We have previously installed dual T4 cards in an R450 server. The cards ran nicely and idle at 30C.
I installed single L4 cards in a few more R450 servers, but before I configured any drivers or used any of them, I noticed these cards were too hot to handle comfortably. (I had to go back in to remove the plastic tape from one.) nvidia-smi indicates these cards are around 70C at idle. My Data Scientist finds the L4 is benchmarking worse than the T4, and we reckon that the card is throttling due to thermal management.

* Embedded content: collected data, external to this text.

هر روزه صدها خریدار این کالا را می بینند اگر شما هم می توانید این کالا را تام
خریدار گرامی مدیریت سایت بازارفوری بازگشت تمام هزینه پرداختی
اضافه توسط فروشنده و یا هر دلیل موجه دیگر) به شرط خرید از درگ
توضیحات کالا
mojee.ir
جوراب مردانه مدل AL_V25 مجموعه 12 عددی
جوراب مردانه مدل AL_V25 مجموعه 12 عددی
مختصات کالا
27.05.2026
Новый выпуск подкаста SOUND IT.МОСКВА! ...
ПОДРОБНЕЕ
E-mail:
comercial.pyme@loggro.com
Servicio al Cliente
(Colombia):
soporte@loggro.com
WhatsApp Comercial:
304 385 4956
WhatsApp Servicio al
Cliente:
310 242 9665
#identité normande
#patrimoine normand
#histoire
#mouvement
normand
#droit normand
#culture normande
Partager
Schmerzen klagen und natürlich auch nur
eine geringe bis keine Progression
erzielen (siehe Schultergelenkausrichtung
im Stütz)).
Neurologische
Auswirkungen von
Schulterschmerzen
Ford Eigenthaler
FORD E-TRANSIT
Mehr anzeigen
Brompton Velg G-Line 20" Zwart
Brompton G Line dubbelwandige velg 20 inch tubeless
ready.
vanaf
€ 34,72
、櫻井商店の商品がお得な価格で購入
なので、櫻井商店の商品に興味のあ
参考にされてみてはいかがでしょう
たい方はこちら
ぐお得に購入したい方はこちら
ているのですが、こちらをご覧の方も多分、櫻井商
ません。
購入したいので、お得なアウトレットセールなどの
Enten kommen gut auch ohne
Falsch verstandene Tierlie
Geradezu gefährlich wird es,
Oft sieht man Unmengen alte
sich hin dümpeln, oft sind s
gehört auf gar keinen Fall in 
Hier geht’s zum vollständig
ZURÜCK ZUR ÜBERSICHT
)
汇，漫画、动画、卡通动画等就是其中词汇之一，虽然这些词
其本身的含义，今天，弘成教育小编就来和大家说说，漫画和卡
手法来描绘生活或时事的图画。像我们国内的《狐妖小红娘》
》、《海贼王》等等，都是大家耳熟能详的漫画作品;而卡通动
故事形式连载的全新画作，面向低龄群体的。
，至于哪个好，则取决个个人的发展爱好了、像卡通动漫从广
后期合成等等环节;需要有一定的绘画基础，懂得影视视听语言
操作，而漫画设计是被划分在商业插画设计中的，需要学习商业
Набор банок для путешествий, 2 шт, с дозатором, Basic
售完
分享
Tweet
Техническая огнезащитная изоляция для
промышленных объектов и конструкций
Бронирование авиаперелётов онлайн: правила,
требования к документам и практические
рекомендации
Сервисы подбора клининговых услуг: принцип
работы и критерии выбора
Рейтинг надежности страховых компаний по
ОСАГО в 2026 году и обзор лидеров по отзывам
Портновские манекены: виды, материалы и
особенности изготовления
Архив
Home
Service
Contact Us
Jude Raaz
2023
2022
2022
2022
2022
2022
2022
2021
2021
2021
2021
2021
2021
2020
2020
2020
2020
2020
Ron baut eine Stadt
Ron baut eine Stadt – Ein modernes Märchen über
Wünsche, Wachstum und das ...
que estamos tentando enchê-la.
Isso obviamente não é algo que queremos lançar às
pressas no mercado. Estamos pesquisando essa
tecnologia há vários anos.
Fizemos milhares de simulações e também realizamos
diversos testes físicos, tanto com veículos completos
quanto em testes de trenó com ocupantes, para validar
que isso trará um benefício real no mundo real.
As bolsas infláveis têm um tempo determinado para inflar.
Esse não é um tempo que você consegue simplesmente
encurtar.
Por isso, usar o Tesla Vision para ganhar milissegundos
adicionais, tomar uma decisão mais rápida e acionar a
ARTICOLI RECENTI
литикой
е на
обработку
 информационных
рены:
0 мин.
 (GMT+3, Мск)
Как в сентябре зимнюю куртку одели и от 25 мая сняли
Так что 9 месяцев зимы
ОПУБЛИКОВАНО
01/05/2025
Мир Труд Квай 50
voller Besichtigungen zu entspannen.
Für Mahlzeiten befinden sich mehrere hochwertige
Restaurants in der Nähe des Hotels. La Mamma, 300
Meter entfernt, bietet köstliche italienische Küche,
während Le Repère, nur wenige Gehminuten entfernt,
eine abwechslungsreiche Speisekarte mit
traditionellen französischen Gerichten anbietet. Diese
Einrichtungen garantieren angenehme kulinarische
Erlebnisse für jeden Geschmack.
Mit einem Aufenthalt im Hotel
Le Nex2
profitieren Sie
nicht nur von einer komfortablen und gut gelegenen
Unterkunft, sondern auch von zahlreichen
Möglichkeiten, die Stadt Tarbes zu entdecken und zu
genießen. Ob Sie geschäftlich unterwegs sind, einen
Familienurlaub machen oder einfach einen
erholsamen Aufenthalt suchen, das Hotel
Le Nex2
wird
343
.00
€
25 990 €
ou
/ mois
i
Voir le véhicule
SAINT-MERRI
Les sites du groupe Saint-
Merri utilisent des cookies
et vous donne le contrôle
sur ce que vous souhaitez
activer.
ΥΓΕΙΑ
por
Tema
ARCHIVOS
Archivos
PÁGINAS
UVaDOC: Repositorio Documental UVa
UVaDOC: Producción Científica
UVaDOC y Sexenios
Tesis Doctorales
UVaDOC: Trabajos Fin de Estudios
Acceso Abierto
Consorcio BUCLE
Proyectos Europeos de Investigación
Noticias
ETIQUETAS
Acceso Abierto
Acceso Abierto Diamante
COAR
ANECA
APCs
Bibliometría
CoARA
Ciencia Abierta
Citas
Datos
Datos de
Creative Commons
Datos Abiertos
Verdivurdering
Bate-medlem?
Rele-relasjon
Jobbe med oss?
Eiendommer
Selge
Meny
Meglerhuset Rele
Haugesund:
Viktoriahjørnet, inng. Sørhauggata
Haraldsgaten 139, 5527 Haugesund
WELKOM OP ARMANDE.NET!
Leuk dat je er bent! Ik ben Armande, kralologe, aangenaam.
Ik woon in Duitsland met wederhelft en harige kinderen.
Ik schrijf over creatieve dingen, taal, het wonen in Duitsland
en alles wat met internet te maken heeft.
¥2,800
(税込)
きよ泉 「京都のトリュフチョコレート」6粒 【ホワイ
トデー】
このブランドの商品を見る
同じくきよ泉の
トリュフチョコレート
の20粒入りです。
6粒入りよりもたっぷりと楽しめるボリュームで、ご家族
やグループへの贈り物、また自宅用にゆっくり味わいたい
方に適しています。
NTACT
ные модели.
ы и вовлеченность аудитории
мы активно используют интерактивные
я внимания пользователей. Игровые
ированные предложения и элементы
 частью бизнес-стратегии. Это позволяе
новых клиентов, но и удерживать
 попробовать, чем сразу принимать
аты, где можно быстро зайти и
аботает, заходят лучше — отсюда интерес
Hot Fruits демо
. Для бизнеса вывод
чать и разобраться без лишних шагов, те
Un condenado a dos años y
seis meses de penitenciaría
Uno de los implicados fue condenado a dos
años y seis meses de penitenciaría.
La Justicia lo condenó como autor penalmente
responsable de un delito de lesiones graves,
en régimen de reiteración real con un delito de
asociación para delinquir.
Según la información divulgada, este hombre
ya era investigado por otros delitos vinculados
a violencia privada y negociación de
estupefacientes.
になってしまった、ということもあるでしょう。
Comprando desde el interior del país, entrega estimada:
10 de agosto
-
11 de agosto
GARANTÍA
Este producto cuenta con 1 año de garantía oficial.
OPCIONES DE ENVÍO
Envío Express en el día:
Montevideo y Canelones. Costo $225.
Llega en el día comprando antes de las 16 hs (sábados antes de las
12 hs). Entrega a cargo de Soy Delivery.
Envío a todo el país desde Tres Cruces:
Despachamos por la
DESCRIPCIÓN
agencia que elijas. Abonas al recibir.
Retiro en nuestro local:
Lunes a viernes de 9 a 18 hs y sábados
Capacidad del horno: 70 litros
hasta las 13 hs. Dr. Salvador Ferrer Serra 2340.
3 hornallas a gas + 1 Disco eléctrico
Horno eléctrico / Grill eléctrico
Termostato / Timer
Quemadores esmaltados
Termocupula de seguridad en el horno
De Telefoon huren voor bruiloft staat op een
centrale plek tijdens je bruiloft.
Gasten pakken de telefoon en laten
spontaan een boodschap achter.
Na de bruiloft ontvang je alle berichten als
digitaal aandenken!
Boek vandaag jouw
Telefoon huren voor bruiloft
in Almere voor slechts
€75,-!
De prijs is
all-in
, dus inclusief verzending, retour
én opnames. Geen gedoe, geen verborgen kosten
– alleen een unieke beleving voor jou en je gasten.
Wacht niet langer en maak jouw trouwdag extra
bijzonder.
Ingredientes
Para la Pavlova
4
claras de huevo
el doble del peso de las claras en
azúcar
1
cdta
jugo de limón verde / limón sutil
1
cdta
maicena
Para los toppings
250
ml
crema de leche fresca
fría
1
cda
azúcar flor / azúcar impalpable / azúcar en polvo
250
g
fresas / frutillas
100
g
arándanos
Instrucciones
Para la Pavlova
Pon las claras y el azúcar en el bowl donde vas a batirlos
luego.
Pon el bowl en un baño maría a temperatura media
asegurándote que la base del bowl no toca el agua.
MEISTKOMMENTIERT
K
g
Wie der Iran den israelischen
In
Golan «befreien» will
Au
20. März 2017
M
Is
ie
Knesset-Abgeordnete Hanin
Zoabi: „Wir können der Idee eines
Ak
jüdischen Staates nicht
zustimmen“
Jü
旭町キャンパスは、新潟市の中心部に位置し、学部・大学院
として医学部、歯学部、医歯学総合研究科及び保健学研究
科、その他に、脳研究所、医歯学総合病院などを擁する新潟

The pattern we see, comparison with AWS, or our T4s, is the clocks are running high at idle (2000+ MHz versus hundreds) so it’s like they’re locked into some kind of non-scaling mode.
L4 clocks at idle:
Clocks
Graphics : 2040 MHz
SM : 2040 MHz
Memory : 6250 MHz
Video : 1770 MHz
Applications Clocks
Graphics : 2040 MHz
Memory : 6251 MHz
Default Applications Clocks
Graphics : 2040 MHz
Memory : 6251 MHz
T4 clocks at idle:
Clocks
Graphics : 300 MHz
SM : 300 MHz
Memory : 405 MHz
Video : 540 MHz
Applications Clocks
Graphics : 585 MHz
Memory : 5001 MHz
Default Applications Clocks
Graphics : 585 MHz
Memory : 5001 MHz
We see Performance State P8 on our T4, but the L4s alternate between P8 and P0. It looks like P0 may be a “thermally throttled” state above 70C.
I generated a nvidia-bug-report.log.gz
but do not see how to post it. Is it possible to obtain technical support from Nvidia?